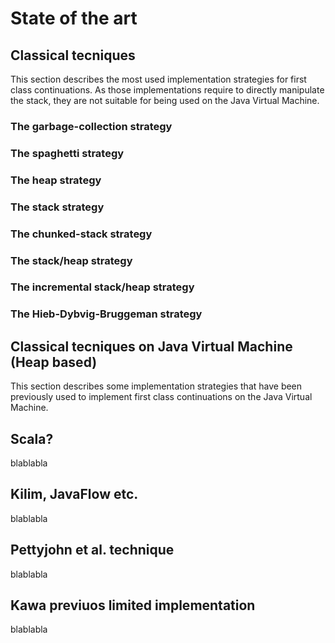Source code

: # State of the art

## Classical tecniques
This section describes the most used implementation strategies for first class continuations. As those implementations require to directly manipulate the stack, they are not suitable for being used on the Java Virtual Machine.

### The garbage-collection strategy

### The spaghetti strategy

### The heap strategy

### The stack strategy

### The chunked-stack strategy

### The stack/heap strategy

### The incremental stack/heap strategy

### The Hieb-Dybvig-Bruggeman strategy

## Classical tecniques on Java Virtual Machine (Heap based)
This section describes some implementation strategies that have been previously used to implement first class continuations on the Java Virtual Machine.

## Scala?
blablabla

## Kilim, JavaFlow etc.
blablabla

## Pettyjohn et al. technique
blablabla

## Kawa previuos limited implementation
blablabla
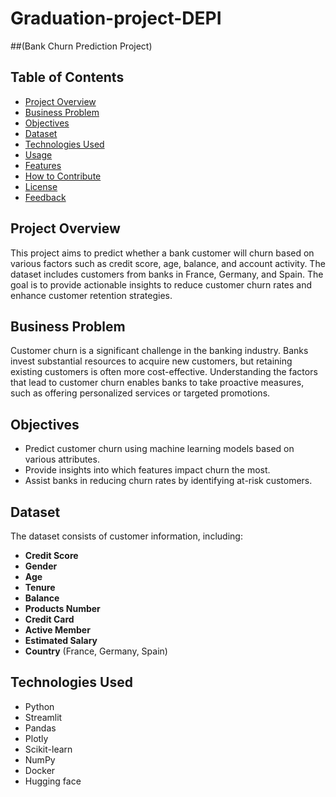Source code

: # Graduation-project-DEPI
##(Bank Churn Prediction Project)



## Table of Contents
- [Project Overview](#project-overview)
- [Business Problem](#business-problem)
- [Objectives](#objectives)
- [Dataset](#dataset)
- [Technologies Used](#technologies-used)
- [Usage](#usage)
- [Features](#features)
- [How to Contribute](#how-to-contribute)
- [License](#license)
- [Feedback](#feedback)

## Project Overview
This project aims to predict whether a bank customer will churn based on various factors such as credit score, age, balance, and account activity. The dataset includes customers from banks in France, Germany, and Spain. The goal is to provide actionable insights to reduce customer churn rates and enhance customer retention strategies.

## Business Problem
Customer churn is a significant challenge in the banking industry. Banks invest substantial resources to acquire new customers, but retaining existing customers is often more cost-effective. Understanding the factors that lead to customer churn enables banks to take proactive measures, such as offering personalized services or targeted promotions.

## Objectives
- Predict customer churn using machine learning models based on various attributes.
- Provide insights into which features impact churn the most.
- Assist banks in reducing churn rates by identifying at-risk customers.

## Dataset
The dataset consists of customer information, including:
- **Credit Score**
- **Gender**
- **Age**
- **Tenure**
- **Balance**
- **Products Number**
- **Credit Card**
- **Active Member**
- **Estimated Salary**
- **Country** (France, Germany, Spain)

## Technologies Used
- Python
- Streamlit
- Pandas
- Plotly
- Scikit-learn
- NumPy
- Docker
- Hugging face
  


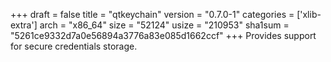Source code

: +++
draft = false
title = "qtkeychain"
version = "0.7.0-1"
categories = ['xlib-extra']
arch = "x86_64"
size = "52124"
usize = "210953"
sha1sum = "5261ce9332d7a0e56894a3776a83e085d1662ccf"
+++
Provides support for secure credentials storage.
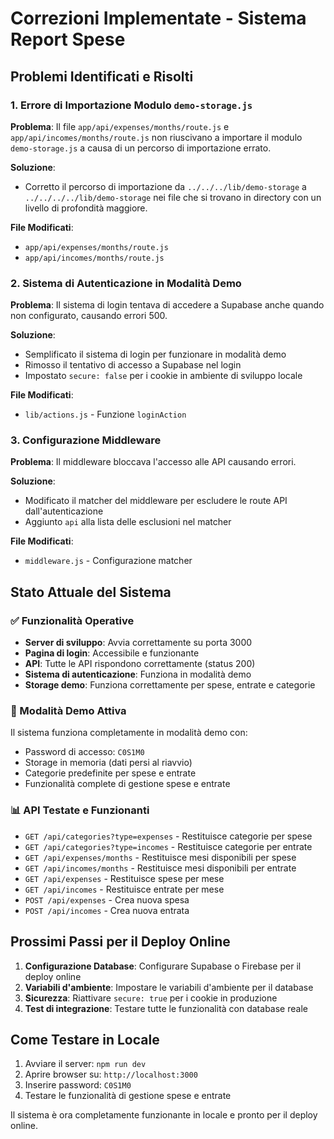 # Correzioni Implementate - Sistema Report Spese

## Problemi Identificati e Risolti

### 1. Errore di Importazione Modulo `demo-storage.js`
**Problema**: Il file `app/api/expenses/months/route.js` e `app/api/incomes/months/route.js` non riuscivano a importare il modulo `demo-storage.js` a causa di un percorso di importazione errato.

**Soluzione**: 
- Corretto il percorso di importazione da `../../../lib/demo-storage` a `../../../../lib/demo-storage` nei file che si trovano in directory con un livello di profondità maggiore.

**File Modificati**:
- `app/api/expenses/months/route.js`
- `app/api/incomes/months/route.js`

### 2. Sistema di Autenticazione in Modalità Demo
**Problema**: Il sistema di login tentava di accedere a Supabase anche quando non configurato, causando errori 500.

**Soluzione**:
- Semplificato il sistema di login per funzionare in modalità demo
- Rimosso il tentativo di accesso a Supabase nel login
- Impostato `secure: false` per i cookie in ambiente di sviluppo locale

**File Modificati**:
- `lib/actions.js` - Funzione `loginAction`

### 3. Configurazione Middleware
**Problema**: Il middleware bloccava l'accesso alle API causando errori.

**Soluzione**:
- Modificato il matcher del middleware per escludere le route API dall'autenticazione
- Aggiunto `api` alla lista delle esclusioni nel matcher

**File Modificati**:
- `middleware.js` - Configurazione matcher

## Stato Attuale del Sistema

### ✅ Funzionalità Operative
- **Server di sviluppo**: Avvia correttamente su porta 3000
- **Pagina di login**: Accessibile e funzionante
- **API**: Tutte le API rispondono correttamente (status 200)
- **Sistema di autenticazione**: Funziona in modalità demo
- **Storage demo**: Funziona correttamente per spese, entrate e categorie

### 🔧 Modalità Demo Attiva
Il sistema funziona completamente in modalità demo con:
- Password di accesso: `C0S1M0`
- Storage in memoria (dati persi al riavvio)
- Categorie predefinite per spese e entrate
- Funzionalità complete di gestione spese e entrate

### 📊 API Testate e Funzionanti
- `GET /api/categories?type=expenses` - Restituisce categorie per spese
- `GET /api/categories?type=incomes` - Restituisce categorie per entrate  
- `GET /api/expenses/months` - Restituisce mesi disponibili per spese
- `GET /api/incomes/months` - Restituisce mesi disponibili per entrate
- `GET /api/expenses` - Restituisce spese per mese
- `GET /api/incomes` - Restituisce entrate per mese
- `POST /api/expenses` - Crea nuova spesa
- `POST /api/incomes` - Crea nuova entrata

## Prossimi Passi per il Deploy Online

1. **Configurazione Database**: Configurare Supabase o Firebase per il deploy online
2. **Variabili d'ambiente**: Impostare le variabili d'ambiente per il database
3. **Sicurezza**: Riattivare `secure: true` per i cookie in produzione
4. **Test di integrazione**: Testare tutte le funzionalità con database reale

## Come Testare in Locale

1. Avviare il server: `npm run dev`
2. Aprire browser su: `http://localhost:3000`
3. Inserire password: `C0S1M0`
4. Testare le funzionalità di gestione spese e entrate

Il sistema è ora completamente funzionante in locale e pronto per il deploy online.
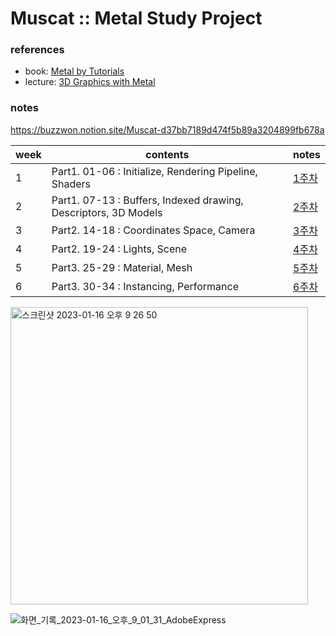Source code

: # Muscat :: Metal Study Project


### references
- book: [Metal by Tutorials](https://www.kodeco.com/books/metal-by-tutorials/v2.0)
- lecture: [3D Graphics with Metal](https://www.kodeco.com/1258241-3d-graphics-with-metal/)

### notes
https://buzzwon.notion.site/Muscat-d37bb7189d474f5b89a3204899fb678a

|week|contents|notes|
|-|---|---|
|1|Part1. 01-06 : Initialize, Rendering Pipeline, Shaders|[1주차](https://buzzwon.notion.site/1-97ec3dc0160b4d1ea3894d8da479e4e5)|
|2|Part1. 07-13 : Buffers, Indexed drawing, Descriptors, 3D Models|[2주차](https://buzzwon.notion.site/2-44eff9f97d6b46aabb132ef7db0b5770)|
|3|Part2. 14-18 : Coordinates Space, Camera |[3주차](https://buzzwon.notion.site/3-828c1002deff4c09a11f54c5b910593f)|
|4|Part2. 19-24 : Lights, Scene |[4주차](https://buzzwon.notion.site/4-44032e93ec4248f8840f82112ef9d850)|
|5|Part3. 25-29 : Material, Mesh |[5주차](https://buzzwon.notion.site/5-70d930e550994cab94e54b439553c1ca)|
|6|Part3. 30-34 : Instancing, Performance |[6주차](https://buzzwon.notion.site/6-d5c2cc04a1fd4078a1db3ce9eb808ea8)|

<img width="476" alt="스크린샷 2023-01-16 오후 9 26 50" src="https://user-images.githubusercontent.com/34727587/212702096-7019f354-1ac5-4461-bbda-6b7c4fecae0f.png">

![화면_기록_2023-01-16_오후_9_01_31_AdobeExpress](https://user-images.githubusercontent.com/34727587/212702703-8e657466-68ef-4b21-8ecf-8f0048089d88.gif)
+---+
| EXERCISE BRIEF |
Could you reproduce these records with every "blablabla" swapped for "to be written" and everything else left as it is, omitting the pictures?

| SOLUTION TO THIS PROBLEM |
Source code

: # State of the art

## Classical tecniques
This section describes the most used implementation strategies for first class continuations. As those implementations require to directly manipulate the stack, they are not suitable for being used on the Java Virtual Machine.

### The garbage-collection strategy

### The spaghetti strategy

### The heap strategy

### The stack strategy

### The chunked-stack strategy

### The stack/heap strategy

### The incremental stack/heap strategy

### The Hieb-Dybvig-Bruggeman strategy

## Classical tecniques on Java Virtual Machine (Heap based)
This section describes some implementation strategies that have been previously used to implement first class continuations on the Java Virtual Machine.

## Scala?
to be written

## Kilim, JavaFlow etc.
to be written

## Pettyjohn et al. technique
to be written

## Kawa previuos limited implementation
to be written
Source code

: # Graduation-project-DEPI
##(Bank Churn Prediction Project)



## Table of Contents
- [Project Overview](#project-overview)
- [Business Problem](#business-problem)
- [Objectives](#objectives)
- [Dataset](#dataset)
- [Technologies Used](#technologies-used)
- [Usage](#usage)
- [Features](#features)
- [How to Contribute](#how-to-contribute)
- [License](#license)
- [Feedback](#feedback)

## Project Overview
This project aims to predict whether a bank customer will churn based on various factors such as credit score, age, balance, and account activity. The dataset includes customers from banks in France, Germany, and Spain. The goal is to provide actionable insights to reduce customer churn rates and enhance customer retention strategies.

## Business Problem
Customer churn is a significant challenge in the banking industry. Banks invest substantial resources to acquire new customers, but retaining existing customers is often more cost-effective. Understanding the factors that lead to customer churn enables banks to take proactive measures, such as offering personalized services or targeted promotions.

## Objectives
- Predict customer churn using machine learning models based on various attributes.
- Provide insights into which features impact churn the most.
- Assist banks in reducing churn rates by identifying at-risk customers.

## Dataset
The dataset consists of customer information, including:
- **Credit Score**
- **Gender**
- **Age**
- **Tenure**
- **Balance**
- **Products Number**
- **Credit Card**
- **Active Member**
- **Estimated Salary**
- **Country** (France, Germany, Spain)

## Technologies Used
- Python
- Streamlit
- Pandas
- Plotly
- Scikit-learn
- NumPy
- Docker
- Hugging face
  


Source code

: +++
draft = false
title = "qtkeychain"
version = "0.7.0-1"
categories = ['xlib-extra']
arch = "x86_64"
size = "52124"
usize = "210953"
sha1sum = "5261ce9332d7a0e56894a3776a83e085d1662ccf"
+++
Provides support for secure credentials storage.
 # Correzioni Implementate - Sistema Report Spese

## Problemi Identificati e Risolti

### 1. Errore di Importazione Modulo `demo-storage.js`
**Problema**: Il file `app/api/expenses/months/route.js` e `app/api/incomes/months/route.js` non riuscivano a importare il modulo `demo-storage.js` a causa di un percorso di importazione errato.

**Soluzione**: 
- Corretto il percorso di importazione da `../../../lib/demo-storage` a `../../../../lib/demo-storage` nei file che si trovano in directory con un livello di profondità maggiore.

**File Modificati**:
- `app/api/expenses/months/route.js`
- `app/api/incomes/months/route.js`

### 2. Sistema di Autenticazione in Modalità Demo
**Problema**: Il sistema di login tentava di accedere a Supabase anche quando non configurato, causando errori 500.

**Soluzione**:
- Semplificato il sistema di login per funzionare in modalità demo
- Rimosso il tentativo di accesso a Supabase nel login
- Impostato `secure: false` per i cookie in ambiente di sviluppo locale

**File Modificati**:
- `lib/actions.js` - Funzione `loginAction`

### 3. Configurazione Middleware
**Problema**: Il middleware bloccava l'accesso alle API causando errori.

**Soluzione**:
- Modificato il matcher del middleware per escludere le route API dall'autenticazione
- Aggiunto `api` alla lista delle esclusioni nel matcher

**File Modificati**:
- `middleware.js` - Configurazione matcher

## Stato Attuale del Sistema

### ✅ Funzionalità Operative
- **Server di sviluppo**: Avvia correttamente su porta 3000
- **Pagina di login**: Accessibile e funzionante
- **API**: Tutte le API rispondono correttamente (status 200)
- **Sistema di autenticazione**: Funziona in modalità demo
- **Storage demo**: Funziona correttamente per spese, entrate e categorie

### 🔧 Modalità Demo Attiva
Il sistema funziona completamente in modalità demo con:
- Password di accesso: `C0S1M0`
- Storage in memoria (dati persi al riavvio)
- Categorie predefinite per spese e entrate
- Funzionalità complete di gestione spese e entrate

### 📊 API Testate e Funzionanti
- `GET /api/categories?type=expenses` - Restituisce categorie per spese
- `GET /api/categories?type=incomes` - Restituisce categorie per entrate  
- `GET /api/expenses/months` - Restituisce mesi disponibili per spese
- `GET /api/incomes/months` - Restituisce mesi disponibili per entrate
- `GET /api/expenses` - Restituisce spese per mese
- `GET /api/incomes` - Restituisce entrate per mese
- `POST /api/expenses` - Crea nuova spesa
- `POST /api/incomes` - Crea nuova entrata

## Prossimi Passi per il Deploy Online

1. **Configurazione Database**: Configurare Supabase o Firebase per il deploy online
2. **Variabili d'ambiente**: Impostare le variabili d'ambiente per il database
3. **Sicurezza**: Riattivare `secure: true` per i cookie in produzione
4. **Test di integrazione**: Testare tutte le funzionalità con database reale

## Come Testare in Locale

1. Avviare il server: `npm run dev`
2. Aprire browser su: `http://localhost:3000`
3. Inserire password: `C0S1M0`
4. Testare le funzionalità di gestione spese e entrate

Il sistema è ora completamente funzionante in locale e pronto per il deploy online.
Source code

: # Muscat :: Metal Study Project


### references
- book: [Metal by Tutorials](https://www.kodeco.com/books/metal-by-tutorials/v2.0)
- lecture: [3D Graphics with Metal](https://www.kodeco.com/1258241-3d-graphics-with-metal/)

### notes
https://buzzwon.notion.site/Muscat-d37bb7189d474f5b89a3204899fb678a

|week|contents|notes|
|-|---|---|
|1|Part1. 01-06 : Initialize, Rendering Pipeline, Shaders|[1주차](https://buzzwon.notion.site/1-97ec3dc0160b4d1ea3894d8da479e4e5)|
|2|Part1. 07-13 : Buffers, Indexed drawing, Descriptors, 3D Models|[2주차](https://buzzwon.notion.site/2-44eff9f97d6b46aabb132ef7db0b5770)|
|3|Part2. 14-18 : Coordinates Space, Camera |[3주차](https://buzzwon.notion.site/3-828c1002deff4c09a11f54c5b910593f)|
|4|Part2. 19-24 : Lights, Scene |[4주차](https://buzzwon.notion.site/4-44032e93ec4248f8840f82112ef9d850)|
|5|Part3. 25-29 : Material, Mesh |[5주차](https://buzzwon.notion.site/5-70d930e550994cab94e54b439553c1ca)|
|6|Part3. 30-34 : Instancing, Performance |[6주차](https://buzzwon.notion.site/6-d5c2cc04a1fd4078a1db3ce9eb808ea8)|

<img width="476" alt="스크린샷 2023-01-16 오후 9 26 50" src="https://user-images.githubusercontent.com/34727587/212702096-7019f354-1ac5-4461-bbda-6b7c4fecae0f.png">

![화면_기록_2023-01-16_오후_9_01_31_AdobeExpress](https://user-images.githubusercontent.com/34727587/212702703-8e657466-68ef-4b21-8ecf-8f0048089d88.gif)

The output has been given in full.